For the study, the parents of 29 children between the ages of 3 and 5 years old filled out a questionnaire about the kids' opinions about 11 vegetables.

Since many of the children had not tried cauliflower and Brussels sprouts, those vegetables were chosen as the ones to gauge children's preferences.

The victims preschoolers were given either cauliflower or Brussels sprouts once a day for seven days. (Seriously, doesn't that violate some kind of U.N. anti-child torture statute?)

The vegetables were boiled and then were either served plain, with unsweetened cream cheese or with sweetened cream cheese.

After this one-week “conditioning” period, the children were all given the vegetables plain.

The researchers found that the kids given Brussels sprouts slathered with cream cheese during conditioning liked them significantly more than those given plain sprouts. Less than one in five of the kids given plain Brussels sprouts said they liked them, whereas about two-thirds of those who got sprouts with either type of cream cheese said they liked the sprouts.

After the conditioning period, when children were given plain vegetables, those who had previously said they liked Brussels sprouts ate more of them than the kids who had expressed dislike. Researchers saw similar results with the cauliflower, which the kids liked better overall than Brussels sprouts.

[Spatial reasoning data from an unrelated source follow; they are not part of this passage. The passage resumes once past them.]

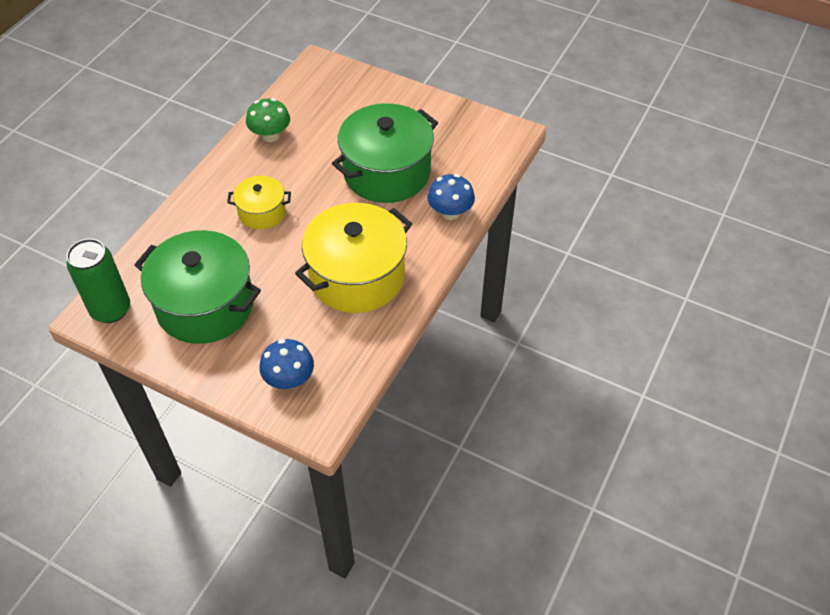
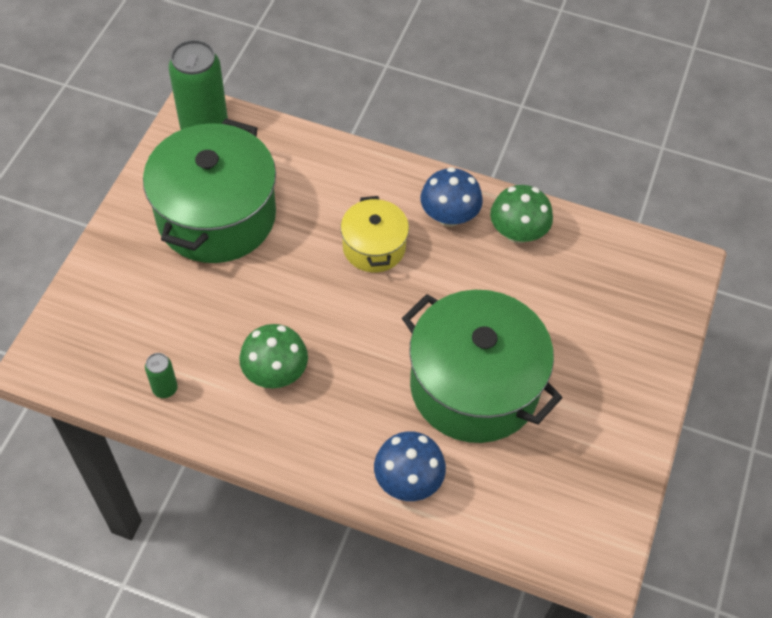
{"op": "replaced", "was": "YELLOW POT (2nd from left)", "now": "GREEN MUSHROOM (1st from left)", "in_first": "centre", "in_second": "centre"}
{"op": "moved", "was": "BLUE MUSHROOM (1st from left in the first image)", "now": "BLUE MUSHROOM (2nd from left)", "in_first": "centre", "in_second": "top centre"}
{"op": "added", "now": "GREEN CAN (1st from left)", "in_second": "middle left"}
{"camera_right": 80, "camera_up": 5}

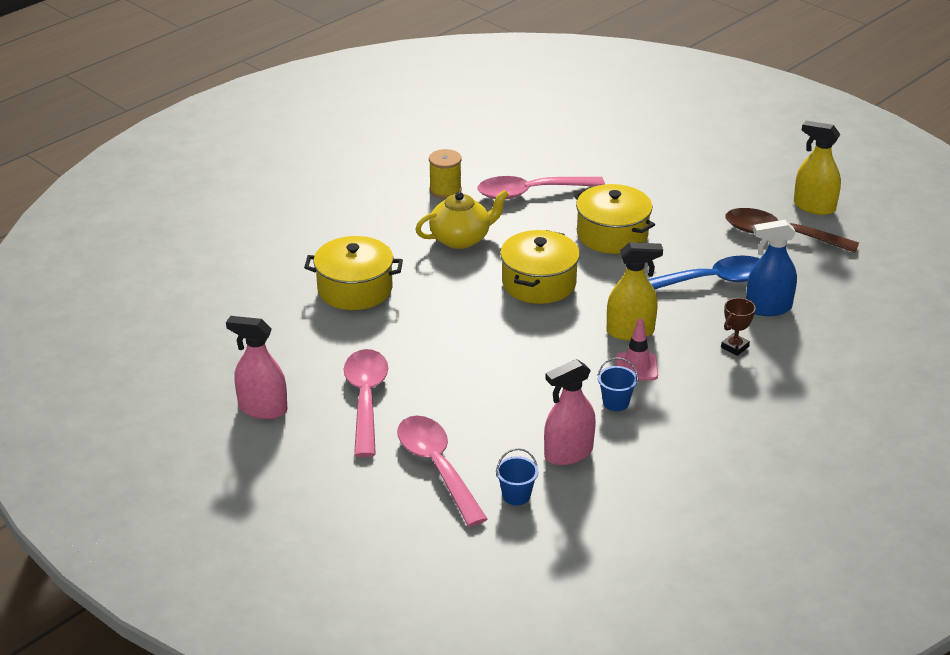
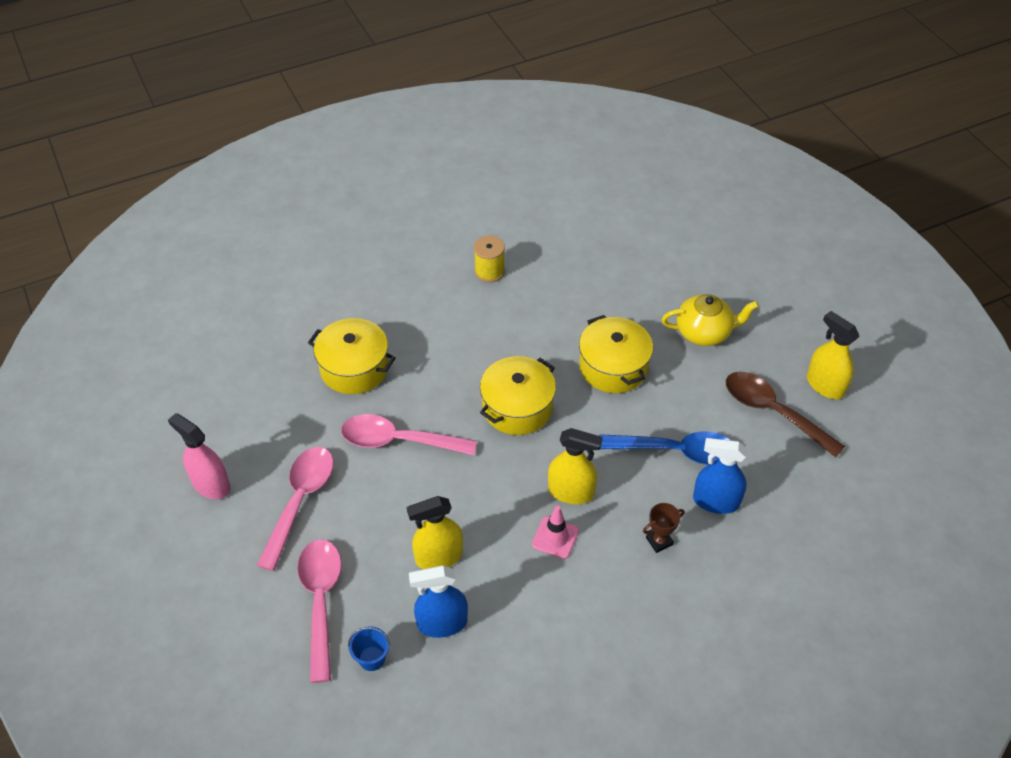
{"op": "moved", "was": "PINK SPOON (3rd from left)", "in_first": "top centre", "in_second": "centre"}
{"op": "moved", "was": "YELLOW TEAPOT", "in_first": "centre", "in_second": "middle right"}
{"op": "removed", "was": "BLUE BUCKET (2nd from left)", "in_first": "centre"}
{"op": "recoloured", "was": "PINK SPRAY BOTTLE (2nd from left)", "now": "BLUE SPRAY BOTTLE (1st from left)", "in_first": "centre", "in_second": "bottom centre"}
{"op": "added", "now": "YELLOW SPRAY BOTTLE (1st from left)", "in_second": "bottom centre"}
{"camera_right": 20, "camera_up": 15}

Such devious flavor-pairing could work for other vegetables and food, the researchers say.

“Children develop food preferences at a young age, yet tend to be really picky at this age, so it's important to sustain healthy habits which will persist into adulthood,” Devina Wadhera, the study's co-author, told Reuters Health.

“It's our job as parents, as educators to get them to accept new foods at this time,” she said.

This works for adults too – just ask the French.